Art Weber El Cerrito
Saturday August 31, 2002

To the Editor: 

How to accommodate a million new Bay Area residents in the next 20 years seems like quite a problem. But is it the additional people who are the problem, or their cars . . . or the higher densities needed to make public transit a practical alternative? 

Driving a car is not a fundamental right. Elected officials can still pull the plug on public transit funding without violating the rights of anyone who is left stranded. But babies are still born with legs (not wheels) attached, so perhaps walking is the only mode of transportation we might claim as a natural or fundamental right. 

Many of us readily acknowledge that we’re forced to drive because the alternatives are inadequate. But the analysis always stops there. No one bothers to identify those guilty of the coercion. Once past that barrier it should be easy to identify the culprits.
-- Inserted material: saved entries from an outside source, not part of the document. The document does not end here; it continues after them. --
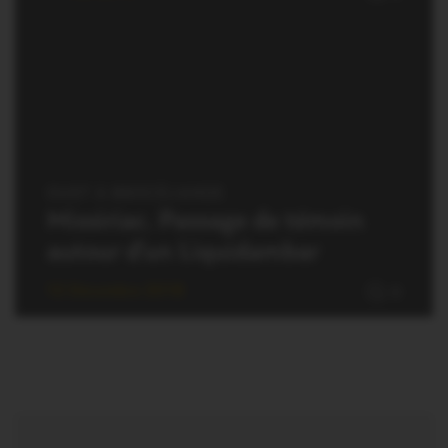
OUST À BROCÉLIANDE
Missiriac. Passage de témoin
autour d’un Liquidambar
12 Décembre 2018
0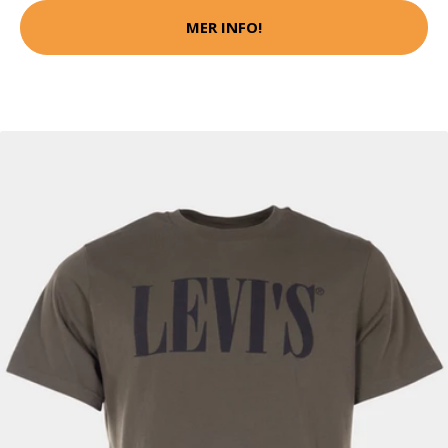
MER INFO!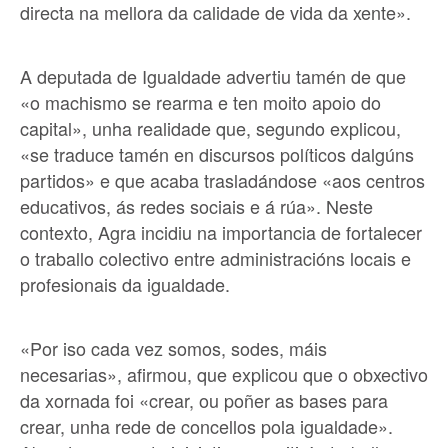
directa na mellora da calidade de vida da xente».
A deputada de Igualdade advertiu tamén de que
«o machismo se rearma e ten moito apoio do
capital», unha realidade que, segundo explicou,
«se traduce tamén en discursos políticos dalgúns
partidos» e que acaba trasladándose «aos centros
educativos, ás redes sociais e á rúa». Neste
contexto, Agra incidiu na importancia de fortalecer
o traballo colectivo entre administracións locais e
profesionais da igualdade.
«Por iso cada vez somos, sodes, máis
necesarias», afirmou, que explicou que o obxectivo
da xornada foi «crear, ou poñer as bases para
crear, unha rede de concellos pola igualdade».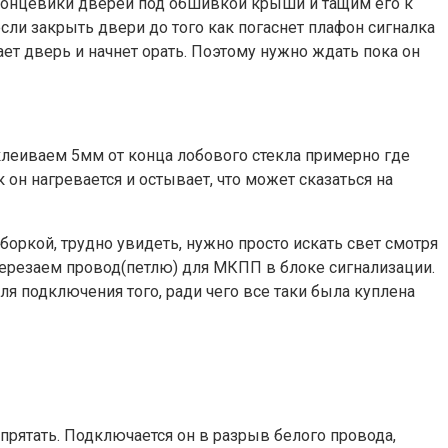
а концевики дверей под обшивкой крыши и тащим его к
сли закрыть двери до того как погаснет плафон сигналка
вает дверь и начнет орать. Поэтому нужно ждать пока он
клеиваем 5мм от конца лобового стекла примерно где
к он нагревается и остывает, что может сказаться на
иборкой, трудно увидеть, нужно просто искать свет смотря
еререзаем провод(петлю) для МКПП в блоке сигнализации.
я подключения того, ради чего все таки была куплена
прятать. Подключается он в разрыв белого провода,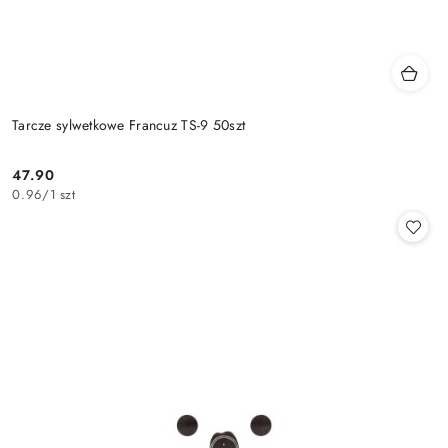
Tarcze sylwetkowe Francuz TS-9 50szt
47.90
Cena:
0.96
/
1 szt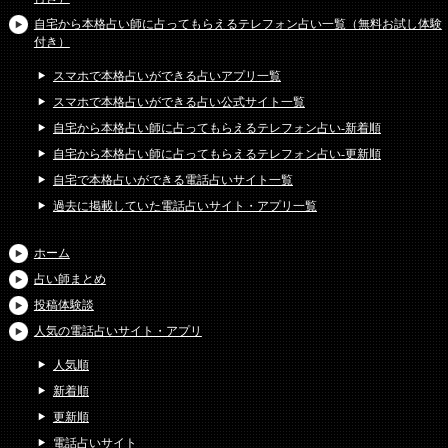
自宅から本格占い師に占ってもらえるテレフォン占い一覧（無料お試し体験
付き）
スマホで本格占いができる占いアプリ一覧
スマホで本格占いができる占い公式サイト一覧
自宅から本格占い師に占ってもらえるテレフォン占い-新着順
自宅から本格占い師に占ってもらえるテレフォン占い-更新順
自宅で本格占いができる電話占いサイト一覧
過去に掲載していた電話占いサイト・アプリ一覧
ホーム
占い師まとめ
投稿体験談
人気の電話占いサイト・アプリ
人気順
新着順
更新順
電話占いサイト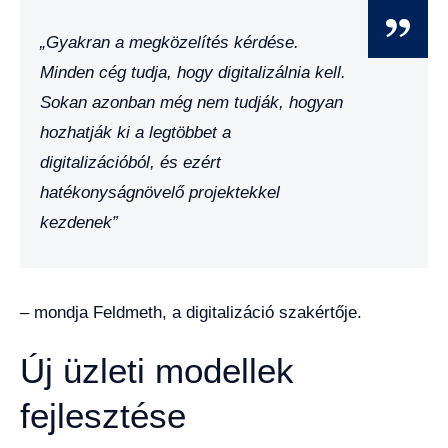
„Gyakran a megközelítés kérdése.
Minden cég tudja, hogy digitalizálnia kell.
Sokan azonban még nem tudják, hogyan
hozhatják ki a legtöbbet a
digitalizációból, és ezért
hatékonyságnövelő projektekkel
kezdenek”
– mondja Feldmeth, a digitalizáció szakértője.
Új üzleti modellek
fejlesztése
They’re local and county planners and elected officials who make the zoning and development decisions. They’ve put a disproportionate amount of our new urban and suburban growth in places that are accessible and functional for motorists only. 
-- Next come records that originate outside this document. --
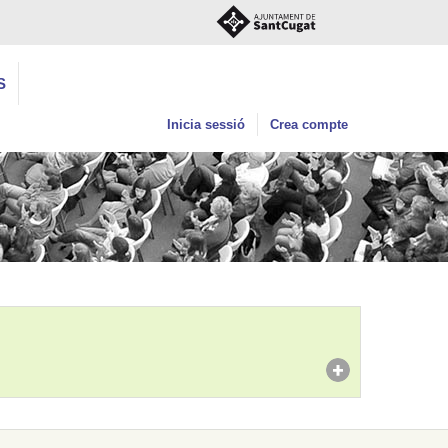
S
Inicia sessió
Crea compte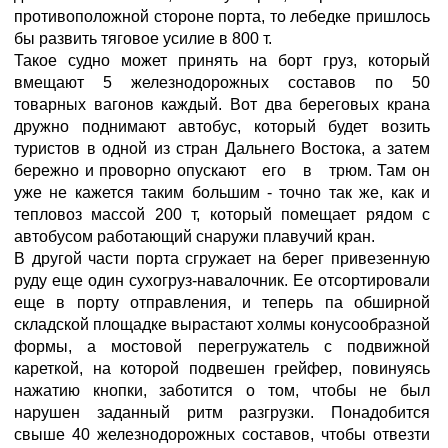
противоположной стороне порта, то лебедке пришлось
бы развить тяговое усилие в 800 т.
Такое судно может принять на борт груз, который
вмещают 5 железнодорожных составов по 50
товарных вагонов каждый. Вот два береговых крана
дружно поднимают автобус, который будет возить
туристов в одной из стран Дальнего Востока, а затем
бережно и проворно опускают его в трюм. Там он
уже не кажется таким большим - точно так же, как и
тепловоз массой 200 т, который помещает рядом с
автобусом работающий снаружи плавучий кран.
В другой части порта сгружает на берег привезенную
руду еще один сухогруз-навалочник. Ее отсортировали
еще в порту отправления, и теперь па обширной
складской площадке вырастают холмы конусообразной
формы, а мостовой перегружатель с подвижной
кареткой, на которой подвешен грейфер, повинуясь
нажатию кнопки, заботится о том, чтобы не был
нарушен заданный ритм разгрузки. Понадобится
свыше 40 железнодорожных составов, чтобы отвезти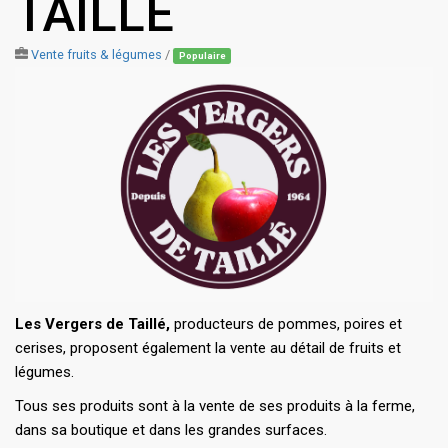
TAILLÉ
Vente fruits & légumes
/
Populaire
Les Vergers de Taillé,
producteurs de pommes, poires et
cerises, proposent également la vente au détail de fruits et
légumes.
Tous ses produits sont à la vente de ses produits à la ferme,
dans sa boutique et dans les grandes surfaces.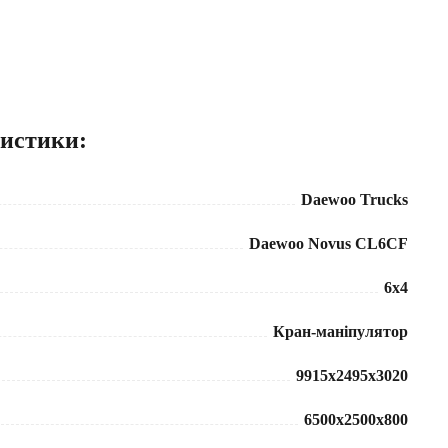
ристики:
Daewoo Trucks
Daewoo Novus CL6CF
6x4
Кран-маніпулятор
9915x2495x3020
6500х2500х800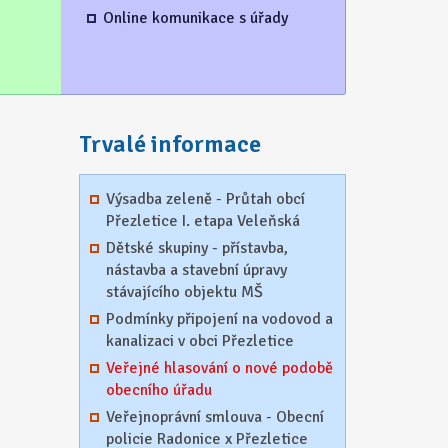
Online komunikace s úřady
Trvalé informace
Výsadba zeleně - Průtah obcí
Přezletice I. etapa Veleňská
Dětské skupiny - přístavba,
nástavba a stavební úpravy
stávajícího objektu MŠ
Podmínky připojení na vodovod a
kanalizaci v obci Přezletice
Veřejné hlasování o nové podobě
obecního úřadu
Veřejnoprávní smlouva - Obecní
policie Radonice x Přezletice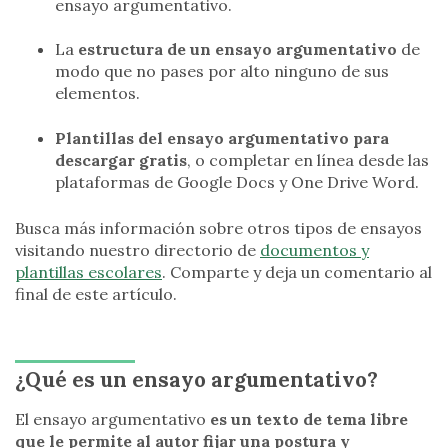
ensayo argumentativo.
La
estructura de un ensayo argumentativo
de
modo que no pases por alto ninguno de sus
elementos.
Plantillas del ensayo argumentativo para
descargar gratis
, o completar en línea desde las
plataformas de Google Docs y One Drive Word.
Busca más información sobre otros tipos de ensayos
visitando nuestro directorio de
documentos y
plantillas escolares
. Comparte y deja un comentario al
final de este artículo.
¿Qué es un ensayo argumentativo?
El ensayo argumentativo
es un texto de tema libre
que
le permite al autor fijar una postura y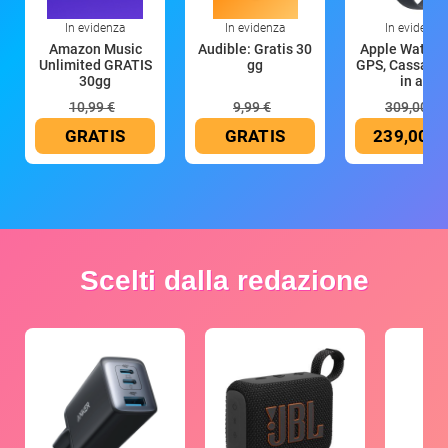
In evidenza
In evidenza
In evidenza
Amazon Music
Audible: Gratis 30
Apple Watch 
Unlimited GRATIS
gg
GPS, Cassa 4
30gg
in all
10,99 €
9,99 €
309,00 €
GRATIS
GRATIS
239,00 €
Scelti dalla redazione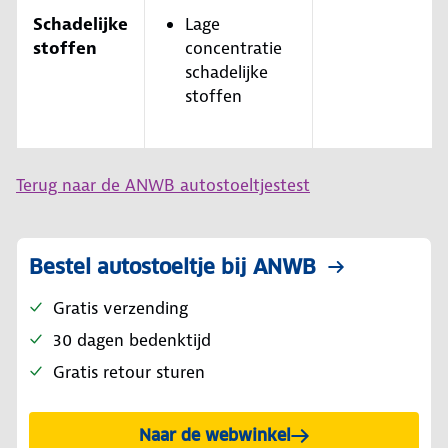
Schadelijke
Lage
stoffen
concentratie
schadelijke
stoffen
Terug naar de ANWB autostoeltjestest
Bestel autostoeltje bij ANWB
Gratis verzending
30 dagen bedenktijd
Gratis retour sturen
Naar de webwinkel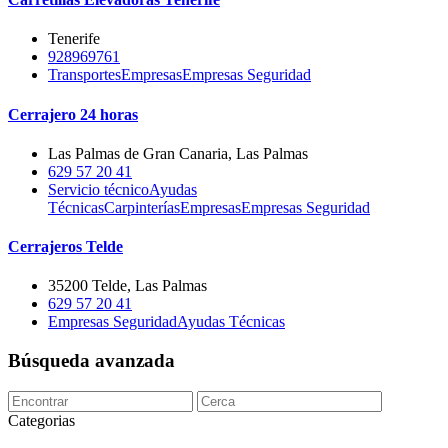
Tenerife
928969761
Transportes
Empresas
Empresas Seguridad
Cerrajero 24 horas
Las Palmas de Gran Canaria, Las Palmas
629 57 20 41
Servicio técnico
Ayudas
Técnicas
Carpinterías
Empresas
Empresas Seguridad
Cerrajeros Telde
35200 Telde, Las Palmas
629 57 20 41
Empresas Seguridad
Ayudas Técnicas
Búsqueda avanzada
Categorias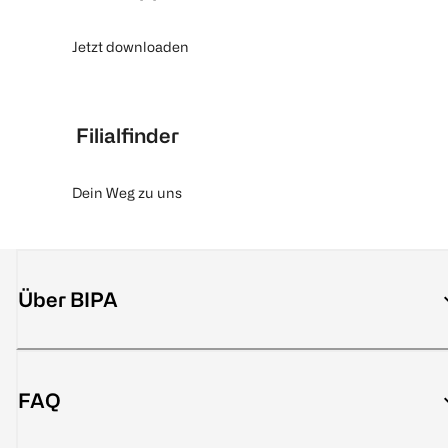
Jetzt downloaden
Filialfinder
Dein Weg zu uns
Über BIPA
FAQ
For over half a century urban and suburban planning efforts have attempted to accommodate every auto the manufacturers can sell. And in that time we’ve never acknowledged whether the rights of those who’re forced to drive, or who are disenfranchised for lack of a car, might be more important than the property rights of the developers and land speculators. When considering our constitutional right to life, liberty and property we should remember that life comes first, liberty second, property third and cars kill. 
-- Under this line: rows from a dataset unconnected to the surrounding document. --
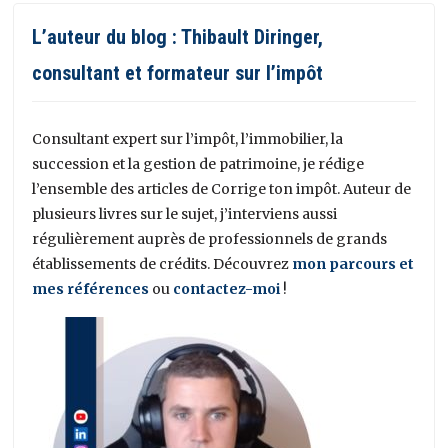
L’auteur du blog : Thibault Diringer,
consultant et formateur sur l’impôt
Consultant expert sur l’impôt, l’immobilier, la
succession et la gestion de patrimoine, je rédige
l’ensemble des articles de Corrige ton impôt. Auteur de
plusieurs livres sur le sujet, j’interviens aussi
régulièrement auprès de professionnels de grands
établissements de crédits. Découvrez
mon parcours et
mes références
ou
contactez-moi
!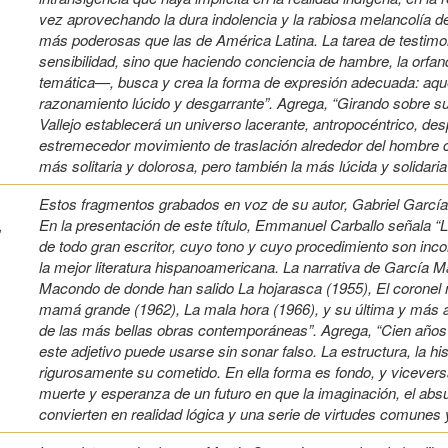
vez aprovechando la dura indolencia y la rabiosa melancolía de
más poderosas que las de América Latina. La tarea de testimoni
sensibilidad, sino que haciendo conciencia de hambre, la orf
temática—, busca y crea la forma de expresión adecuada: aque
razonamiento lúcido y desgarrante”. Agrega, “Girando sobre su 
Vallejo establecerá un universo lacerante, antropocéntrico, d
estremecedor movimiento de traslación alrededor del hombre c
más solitaria y dolorosa, pero también la más lúcida y solidaria
Estos fragmentos grabados en voz de su autor, Gabriel García
En la presentación de este título, Emmanuel Carballo señala “L
,
de todo gran escritor, cuyo tono y cuyo procedimiento son inco
la mejor literatura hispanoamericana. La narrativa de García M
Macondo de donde han salido La hojarasca (1955), El coronel no
mamá grande (1962), La mala hora (1966), y su última y más 
de las más bellas obras contemporáneas”. Agrega, “Cien años
este adjetivo puede usarse sin sonar falso. La estructura, la his
rigurosamente su cometido. En ella forma es fondo, y viceversa
muerte y esperanza de un futuro en que la imaginación, el abs
convierten en realidad lógica y una serie de virtudes comunes y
So let’s forget about subsidies and tax breaks to encourage transit – and pedestrian-oriented “smart growth.” Walking should be the basic transportation building block for all urban/suburban development. We’ll get all the smart growth we need if we just prohibit any development that forces us to depend on modes of transportation so dangerous that they require seat belts, air bags, crash helmets and personal liability insurance. And when the dust settles there might still be enough room so those who enjoy driving can take a circuitous five-mile route to get to the grocery store that’s just around the corner.